»»

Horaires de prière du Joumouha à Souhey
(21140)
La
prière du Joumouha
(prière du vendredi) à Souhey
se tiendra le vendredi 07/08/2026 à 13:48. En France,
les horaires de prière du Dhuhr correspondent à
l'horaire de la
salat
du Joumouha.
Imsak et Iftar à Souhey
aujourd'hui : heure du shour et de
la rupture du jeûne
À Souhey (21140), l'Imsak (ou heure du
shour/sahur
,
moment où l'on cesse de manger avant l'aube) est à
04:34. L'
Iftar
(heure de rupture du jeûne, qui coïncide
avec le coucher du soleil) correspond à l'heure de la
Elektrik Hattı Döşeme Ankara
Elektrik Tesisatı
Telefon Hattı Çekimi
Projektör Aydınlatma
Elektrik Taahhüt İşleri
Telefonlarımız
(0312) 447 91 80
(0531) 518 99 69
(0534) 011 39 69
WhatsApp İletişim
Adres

««

If a line in the records contains the string "heure", include it in the count; report that count alone.

4